I dropped onto a bench under an arbor filled with white blossoms. The scent filled my head, adding to his clean masculine fragrance and making it hard to think and impossible to lie. Before I could stop myself, I blurted out, “I wanted to scratch her eyes out.”
“That’s my girl.” He sat as well and brushed his lips over mine, murmuring, “I have to admit, it’s flattering that you felt that way. But you know you don’t need to worry, don’t you?” Then he kissed me in earnest, and I couldn’t even remember what I’d been worried about. His arms closed around me, bringing me against his body. My heart pounded in my ears, and I didn’t care that we were in a public garden where anyone who was finishing dinner could wander out and see us. I looped my arms around his neck and held on.
“I wasn’t really worried,” I told him when we paused to take a breath. “I just didn’t like her attitude. Bitch.”
He chuckled but didn’t say anything. And then I was laughing, too. This world I’d stepped into, one I had been born to join, had rules different than the town where I was raised. It was going to take me time to figure it out, and I needed to stop thinking that I had it all down. If I was having to bring my mind into line for a whole new kind of learning in class, so were relationships going to challenge me. But for right this moment, it was enough to be sitting in a beautiful garden being kissed by a man who dressed all in black and who thought it was cute that I wanted to destroy a woman who flirted with him.
Yet, who seemingly had no concerns about the fact that I was also interested in Bain.
Nissa was way off track. No way could I put a third guy into the rotation, even if he hadn’t been taken. But I had to figure out a way to make sure I didn’t end up coated with food...food! I jerked back and looked at his black T-shirt with dismay. “Oh no! I got you all dirty. I’m so sorry. You make me forget myself. You’re going to have to change clothes, too, now.”
“Do you think I care?”
“I suppose the damage is done.” I tipped my face back. “We might as well keep kissing.”
“If you insist.”
Chapter Twelve
I sat straight up in bed and shivered against the cold that bit at my skin and brought out goose bumps all over me. My comforter and sheets pooled at my feet as shudders racked my body.

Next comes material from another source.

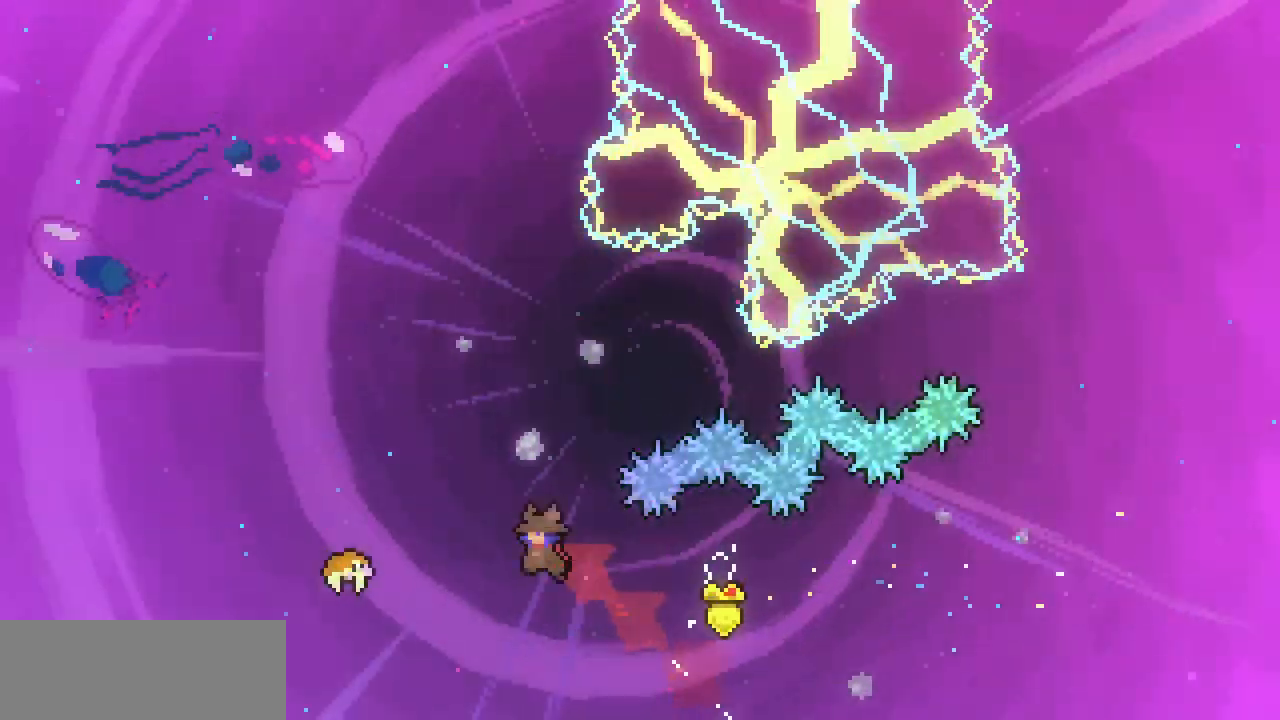
{"keys": ["left"], "events": [[67, "c", "down"], [200, "c", "up"]]}
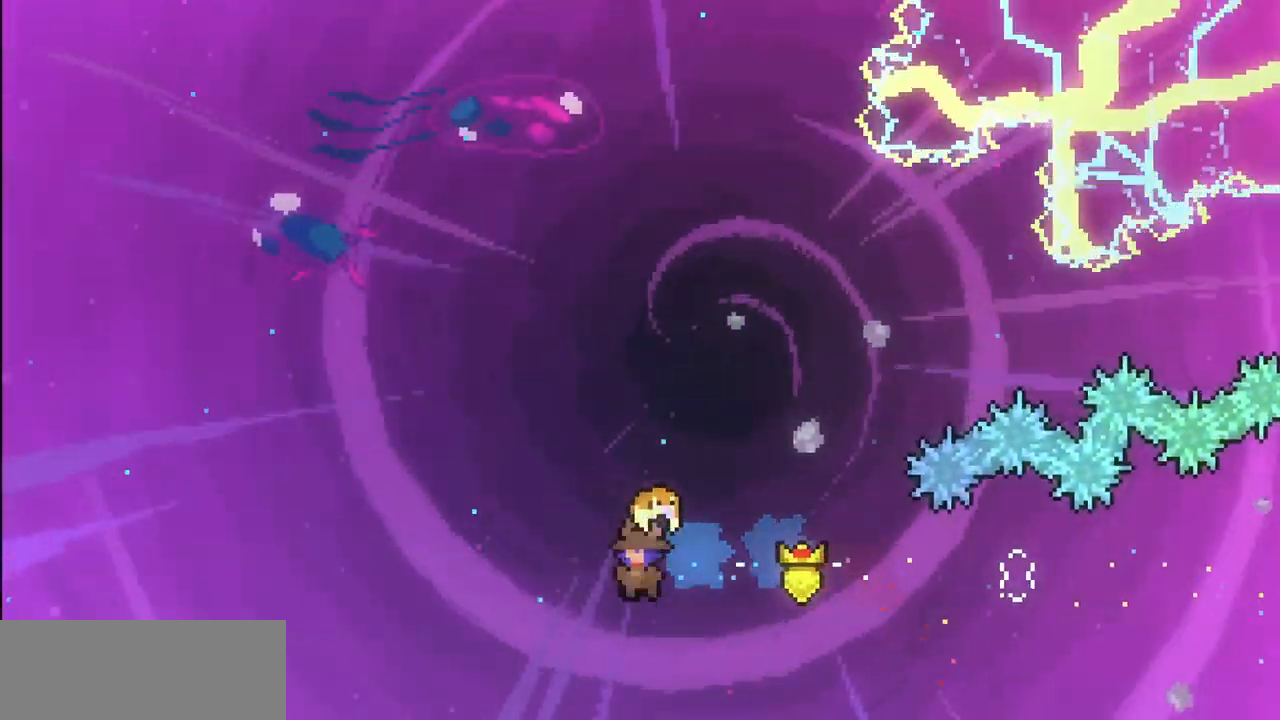
{"keys": ["left"], "events": []}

Even my breath made a funnel cloud in front of my mouth.
I turned, putting my feet on the frigid marble floors, and walked over to the window, expecting snow or a blizzard to greet me that morning, but instead, there was nothing but darkness and the slight glow of the sun deciding whether or not she wanted to make the day happen or not. Robe now in hand, I pulled it over my shoulders and tied the knot tightly. Alara muttered something in her sleep and then rolled over, tugging the covers around her face and burying herself in the warmth of her bed.
With my gaze back outside, my body swayed toward the window as though it were inviting me to simply faze right through the glass and fly away.